Kilmer's dad bought him a camcorder at an early age and Kilmer captured thousands of hours of home movie footage - in one scene he visits it in a film archive - in both his personal life and on film sets.
Earlier scenes feature the home movies, amateur remakes of favourite feature films and TV shows, with his brothers in suburban California. Kilmer's property developer father bought the ranch belonging to film star Roy Rogers for their childhood home. There is footage of his high school productions and the girl acting beside him, his high school sweetheart, is Mare Winningham.
From this golden start to life, Val Kilmer springboards to Juliard and is soon cast in his first play opposite an equally young Kevin Bacon and Sean Penn. As his career takes off with the films Top Secret! and Top Gun, we see the casual informal friendships formed before fame.
One of the most fascinating things among many in this doco is Kilmer's relationship with his camera. He captures absolutely everything, from a scarily over-flowing diaper on his adored daughter Mercedes, to hundreds of variations of line readings as he rehearses films and plays.
Amusingly, he uses it to film unasked-for audition tapes for directors he wants to work with, and he militantly keeps the camera running as he clashes with director John Frankenheimer on the set of The Island of Dr Moreau, and with his ex-wife over custody.
His own obvious fascination with himself aside, he is a genuine documentarian and his directors Ting Poo and Leo Scott and their co-editor Tyler Pharo harvest this lifetime of footage brilliantly.
They follow the modern-day Kilmer to screenings and signing events at Comic Con and similar fan events. They take their toll on the ailing actor and there is a haunted look in his eyes. Kilmer is a deep thinker and he ruminates on his present state of affairs, trading in on the different younger versions of himself his fans want to talk about.
"What ends up happening," he muses, "is that I end up feeling grateful, not humiliated."
What happened in between his Ice Man role and this older man is another fascination.
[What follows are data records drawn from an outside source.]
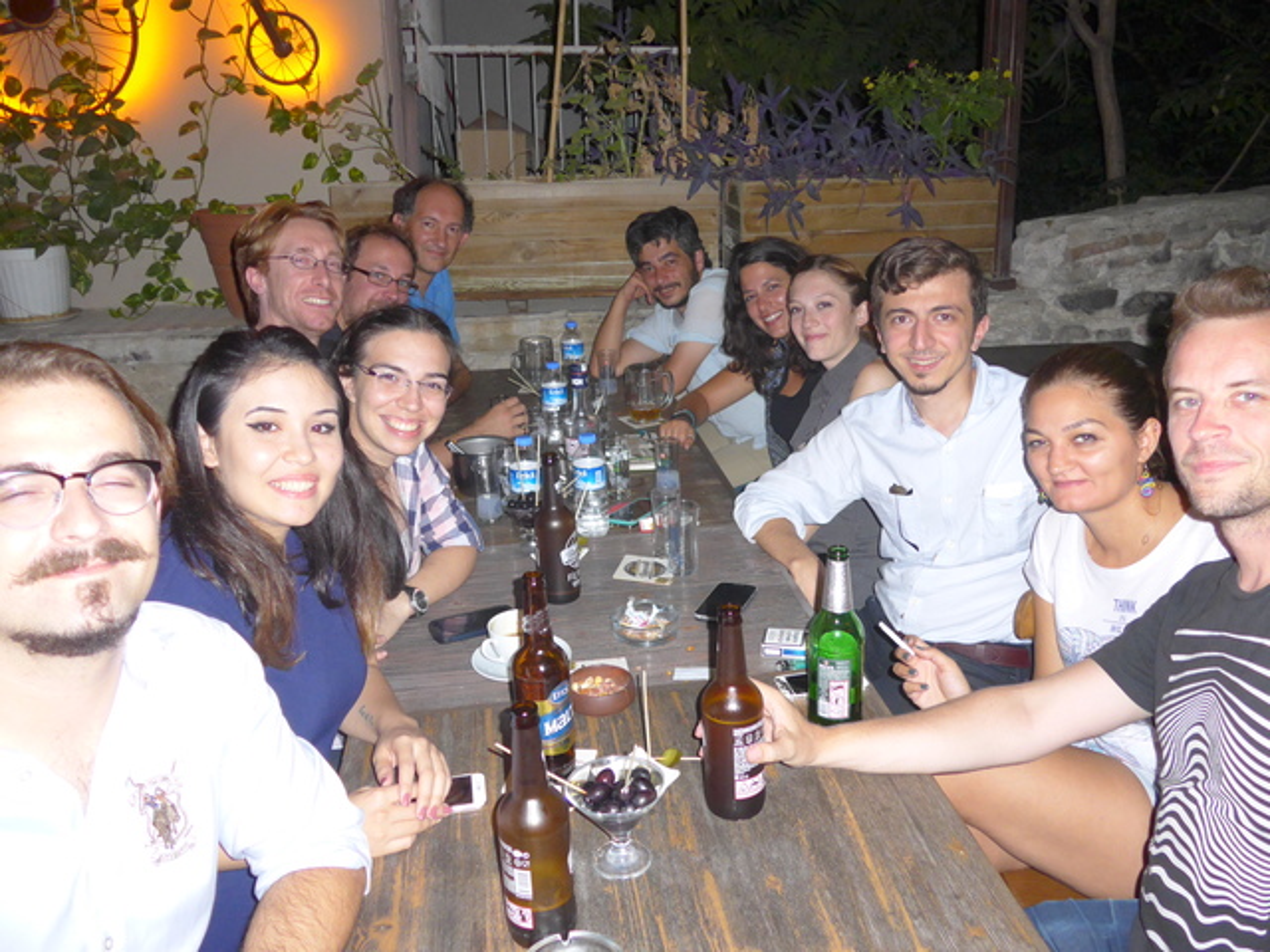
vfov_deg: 48.2
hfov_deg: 61.7
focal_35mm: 29
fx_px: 1064
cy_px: 476
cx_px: 635
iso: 400
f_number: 2
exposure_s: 1/60
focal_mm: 6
An obsessive method performer, we're treated to a mesmerising immersion in the full year he spent in character and in stinking leather pants becoming his Jim Morrison character for Oliver Stone's The Doors film.
We come to understand his frustration being unable to give any kind of meaningful performance in the bat suit he was costumed in for Batman Forever and walking away from the role, and his resulting labelling as "difficult".
He shares everything with his directors, and so there are more than a handful of scenes where he certainly does seem to live up to that label, particularly a disturbing scene he shot post-divorce, post-custody battles, and in the midst of his declining film career, giving a monologue to his camera while cutting his own hair.
Is it a rehearsal he is filming, or is there a real darkness there?
While the archival home movie footage is endlessly fascinating, the filmmakers understand pace and where their narrative has strength. Much time is spent on single scenes, and at other times decades fly by.
I may be a Hollywood back-story tragic, but I lapped up every second.
It is equal parts insightful and pure artifice, with the filmmaker in Val Kilmer constructing his own sympathetic biography.